SQL - Count of Sessions and transactions between session

437 Views Asked by At

I am trying to write a HiveQL (or even ANSI SQL) query that can answer the following:

I have a database with events (transactions), each event is stored with a user_id and a trans_time (transaction time). A user_id can have unlimited events, even possible to have multiple events with the same trans_time.

If I establish an activity window of time (i.e. 10 seconds), how many windows had how many events within that window? I'm thinking the result would be something like this (obviously without the words, just numbers)...
100 windows had only 1 event
50 windows had 2 events
.
.
1 window that had 30 events

To describe the first result...There were 100 instances in the data set where only 1 event took place within the 10 second window.

Is there a way to pull another metric out of the same data that says, 50 user_ids had only 1 event
25 user_ids had 2 events
.
.
1 user_id had 30 events

To describe the first result...There were 50 user_ids that had only 1 event within the 10 second window.
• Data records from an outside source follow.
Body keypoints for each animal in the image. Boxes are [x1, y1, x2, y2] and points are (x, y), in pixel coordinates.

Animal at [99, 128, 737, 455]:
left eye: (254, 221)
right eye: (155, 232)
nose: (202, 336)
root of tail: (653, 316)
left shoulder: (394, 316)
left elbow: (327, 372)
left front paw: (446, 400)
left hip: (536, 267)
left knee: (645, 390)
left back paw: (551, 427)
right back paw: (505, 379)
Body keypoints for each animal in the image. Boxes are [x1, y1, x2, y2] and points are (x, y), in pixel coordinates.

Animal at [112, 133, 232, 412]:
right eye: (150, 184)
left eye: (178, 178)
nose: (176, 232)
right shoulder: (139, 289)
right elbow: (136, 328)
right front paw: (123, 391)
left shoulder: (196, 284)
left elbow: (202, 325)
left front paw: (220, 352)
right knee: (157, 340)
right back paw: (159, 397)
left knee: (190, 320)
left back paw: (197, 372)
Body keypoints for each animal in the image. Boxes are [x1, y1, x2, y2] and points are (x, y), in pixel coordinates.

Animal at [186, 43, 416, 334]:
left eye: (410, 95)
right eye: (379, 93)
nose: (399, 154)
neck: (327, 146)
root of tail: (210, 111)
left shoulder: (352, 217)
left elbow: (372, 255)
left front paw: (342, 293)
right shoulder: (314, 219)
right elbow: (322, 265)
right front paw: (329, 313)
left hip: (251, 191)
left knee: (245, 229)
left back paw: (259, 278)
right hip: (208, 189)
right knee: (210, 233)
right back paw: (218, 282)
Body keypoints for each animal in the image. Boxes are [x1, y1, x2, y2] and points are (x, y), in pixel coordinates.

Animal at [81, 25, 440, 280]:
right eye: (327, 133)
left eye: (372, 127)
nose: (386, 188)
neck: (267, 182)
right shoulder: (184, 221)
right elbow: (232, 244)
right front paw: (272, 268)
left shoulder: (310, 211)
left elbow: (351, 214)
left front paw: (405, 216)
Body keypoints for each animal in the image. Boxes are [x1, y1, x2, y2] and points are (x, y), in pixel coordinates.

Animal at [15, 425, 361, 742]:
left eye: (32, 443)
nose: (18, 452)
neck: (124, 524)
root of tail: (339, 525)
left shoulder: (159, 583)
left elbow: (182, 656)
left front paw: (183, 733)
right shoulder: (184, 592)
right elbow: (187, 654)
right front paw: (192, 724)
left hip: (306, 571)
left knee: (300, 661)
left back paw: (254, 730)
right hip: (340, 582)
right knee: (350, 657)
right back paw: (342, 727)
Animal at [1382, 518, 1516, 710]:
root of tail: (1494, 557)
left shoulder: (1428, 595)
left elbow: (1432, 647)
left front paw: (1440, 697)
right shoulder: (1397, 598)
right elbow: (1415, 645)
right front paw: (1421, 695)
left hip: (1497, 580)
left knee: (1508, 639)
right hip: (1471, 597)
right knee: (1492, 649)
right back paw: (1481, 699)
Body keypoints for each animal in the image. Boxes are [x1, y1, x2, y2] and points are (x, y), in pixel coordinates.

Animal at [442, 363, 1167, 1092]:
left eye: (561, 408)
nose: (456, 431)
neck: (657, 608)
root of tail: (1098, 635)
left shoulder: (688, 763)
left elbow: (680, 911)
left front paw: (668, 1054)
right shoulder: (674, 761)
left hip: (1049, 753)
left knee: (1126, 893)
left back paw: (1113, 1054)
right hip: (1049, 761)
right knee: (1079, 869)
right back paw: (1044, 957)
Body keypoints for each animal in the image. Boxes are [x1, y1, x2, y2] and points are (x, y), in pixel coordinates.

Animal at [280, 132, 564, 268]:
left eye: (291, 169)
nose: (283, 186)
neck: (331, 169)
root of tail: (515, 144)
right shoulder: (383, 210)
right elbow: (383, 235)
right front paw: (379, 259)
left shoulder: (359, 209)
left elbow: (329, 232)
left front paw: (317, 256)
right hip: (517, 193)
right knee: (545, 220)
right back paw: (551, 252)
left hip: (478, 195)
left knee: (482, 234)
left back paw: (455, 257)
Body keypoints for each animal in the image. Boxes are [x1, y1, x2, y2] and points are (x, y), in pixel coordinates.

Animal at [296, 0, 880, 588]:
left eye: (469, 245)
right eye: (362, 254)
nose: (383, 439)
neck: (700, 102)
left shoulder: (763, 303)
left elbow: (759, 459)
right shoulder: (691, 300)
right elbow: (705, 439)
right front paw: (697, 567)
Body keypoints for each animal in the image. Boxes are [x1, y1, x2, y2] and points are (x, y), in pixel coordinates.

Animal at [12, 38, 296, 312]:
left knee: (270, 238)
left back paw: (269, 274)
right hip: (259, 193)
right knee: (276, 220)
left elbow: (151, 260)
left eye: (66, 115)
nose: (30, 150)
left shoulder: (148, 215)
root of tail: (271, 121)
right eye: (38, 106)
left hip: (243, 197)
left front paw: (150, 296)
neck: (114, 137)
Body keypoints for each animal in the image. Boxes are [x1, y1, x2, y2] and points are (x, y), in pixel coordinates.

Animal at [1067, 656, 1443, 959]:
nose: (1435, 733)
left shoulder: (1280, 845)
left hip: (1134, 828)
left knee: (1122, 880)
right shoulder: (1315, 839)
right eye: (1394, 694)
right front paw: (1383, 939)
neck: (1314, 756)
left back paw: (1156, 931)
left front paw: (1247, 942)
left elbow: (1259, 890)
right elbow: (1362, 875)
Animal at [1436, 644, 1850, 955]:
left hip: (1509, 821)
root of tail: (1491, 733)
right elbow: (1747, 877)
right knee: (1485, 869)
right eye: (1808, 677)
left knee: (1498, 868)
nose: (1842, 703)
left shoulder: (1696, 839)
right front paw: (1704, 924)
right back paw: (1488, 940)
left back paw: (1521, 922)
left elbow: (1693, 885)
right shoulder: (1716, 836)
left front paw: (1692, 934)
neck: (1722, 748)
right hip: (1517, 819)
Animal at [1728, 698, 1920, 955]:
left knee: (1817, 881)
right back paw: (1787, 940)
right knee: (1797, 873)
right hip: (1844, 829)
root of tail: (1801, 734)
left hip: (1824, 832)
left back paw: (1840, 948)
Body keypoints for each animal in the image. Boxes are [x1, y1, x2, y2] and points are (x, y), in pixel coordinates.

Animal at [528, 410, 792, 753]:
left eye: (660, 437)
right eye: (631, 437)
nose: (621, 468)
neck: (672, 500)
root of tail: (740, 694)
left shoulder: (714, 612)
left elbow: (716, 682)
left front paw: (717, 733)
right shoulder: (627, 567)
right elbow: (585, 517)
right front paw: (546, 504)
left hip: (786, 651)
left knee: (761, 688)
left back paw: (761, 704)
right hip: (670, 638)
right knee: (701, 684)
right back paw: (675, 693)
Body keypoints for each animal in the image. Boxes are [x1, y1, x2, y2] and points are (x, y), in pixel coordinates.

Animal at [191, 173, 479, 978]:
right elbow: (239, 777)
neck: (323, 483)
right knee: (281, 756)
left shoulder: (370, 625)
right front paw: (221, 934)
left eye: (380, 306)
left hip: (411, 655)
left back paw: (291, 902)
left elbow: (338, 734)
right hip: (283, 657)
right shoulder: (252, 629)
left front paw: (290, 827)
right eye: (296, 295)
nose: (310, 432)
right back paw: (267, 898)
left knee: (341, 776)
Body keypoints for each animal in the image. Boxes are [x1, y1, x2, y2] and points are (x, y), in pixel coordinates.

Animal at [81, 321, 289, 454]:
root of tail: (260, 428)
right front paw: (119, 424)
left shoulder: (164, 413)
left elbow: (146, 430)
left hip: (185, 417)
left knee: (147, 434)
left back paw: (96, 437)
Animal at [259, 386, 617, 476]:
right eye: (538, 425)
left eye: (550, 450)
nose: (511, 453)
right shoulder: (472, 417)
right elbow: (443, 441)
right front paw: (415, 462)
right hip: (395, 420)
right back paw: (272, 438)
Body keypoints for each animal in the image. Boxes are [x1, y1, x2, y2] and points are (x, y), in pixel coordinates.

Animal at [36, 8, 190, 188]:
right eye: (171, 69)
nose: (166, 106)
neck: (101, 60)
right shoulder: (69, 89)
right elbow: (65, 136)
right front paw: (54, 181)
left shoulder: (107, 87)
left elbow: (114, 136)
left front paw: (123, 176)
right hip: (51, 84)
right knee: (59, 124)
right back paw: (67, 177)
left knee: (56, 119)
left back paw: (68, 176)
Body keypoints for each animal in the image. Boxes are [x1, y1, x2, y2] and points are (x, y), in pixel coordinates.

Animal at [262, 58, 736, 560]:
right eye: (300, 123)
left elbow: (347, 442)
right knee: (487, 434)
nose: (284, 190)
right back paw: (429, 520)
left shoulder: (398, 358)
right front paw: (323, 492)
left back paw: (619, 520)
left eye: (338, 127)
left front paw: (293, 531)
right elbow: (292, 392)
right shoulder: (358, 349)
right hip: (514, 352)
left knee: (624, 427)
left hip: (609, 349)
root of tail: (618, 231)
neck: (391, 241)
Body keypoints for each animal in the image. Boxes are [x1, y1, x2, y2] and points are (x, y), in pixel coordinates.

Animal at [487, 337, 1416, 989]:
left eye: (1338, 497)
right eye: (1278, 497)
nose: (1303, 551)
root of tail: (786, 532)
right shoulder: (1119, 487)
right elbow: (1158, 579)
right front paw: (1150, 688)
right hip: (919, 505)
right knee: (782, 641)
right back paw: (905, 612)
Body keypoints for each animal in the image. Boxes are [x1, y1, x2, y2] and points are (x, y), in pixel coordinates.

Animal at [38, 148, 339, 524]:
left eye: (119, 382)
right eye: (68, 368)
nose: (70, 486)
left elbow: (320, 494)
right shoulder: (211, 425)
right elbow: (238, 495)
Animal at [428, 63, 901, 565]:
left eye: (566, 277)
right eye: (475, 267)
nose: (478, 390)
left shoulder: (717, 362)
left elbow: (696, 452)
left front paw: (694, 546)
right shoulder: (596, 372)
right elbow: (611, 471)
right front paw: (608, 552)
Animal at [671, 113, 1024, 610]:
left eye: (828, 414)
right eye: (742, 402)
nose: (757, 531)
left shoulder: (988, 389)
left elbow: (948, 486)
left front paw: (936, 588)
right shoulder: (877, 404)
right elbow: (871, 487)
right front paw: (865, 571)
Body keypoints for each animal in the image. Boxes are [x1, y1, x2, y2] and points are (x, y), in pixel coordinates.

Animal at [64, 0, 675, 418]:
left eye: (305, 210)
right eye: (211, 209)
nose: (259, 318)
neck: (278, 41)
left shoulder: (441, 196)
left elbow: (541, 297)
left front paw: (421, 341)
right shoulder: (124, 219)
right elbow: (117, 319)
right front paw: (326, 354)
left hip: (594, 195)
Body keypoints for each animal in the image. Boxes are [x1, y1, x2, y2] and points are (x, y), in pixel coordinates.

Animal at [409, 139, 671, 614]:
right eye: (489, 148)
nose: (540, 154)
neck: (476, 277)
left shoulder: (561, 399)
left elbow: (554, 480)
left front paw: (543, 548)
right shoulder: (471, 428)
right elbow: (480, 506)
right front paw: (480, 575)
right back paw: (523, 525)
I hope this is not too nebulous. As always, thank you!!

1

There are 1 best solutions below

0
On BEST ANSWER

if your windows are static, for example :
window 1 - 12:00:00 - 12:00:09
window 2 - 12:00:10 - 12:00:19 etc.

You can do this :

-- this counts number of windows per with same number of events
select events_in_window,count(*) windows 
from (
    -- this counts events in each window
    select window ,count(*) events_in_window 
    from (
        -- this rounds all the transactions to windows
        select user_id,from_unixtime(floor(unix_timestamp(trans_time)/10)*10) window
        from table) a 
    group by window) b 
group by events_in_window 

Note the "10" in the trans_time "rounding". you can change it to any size of windows you need.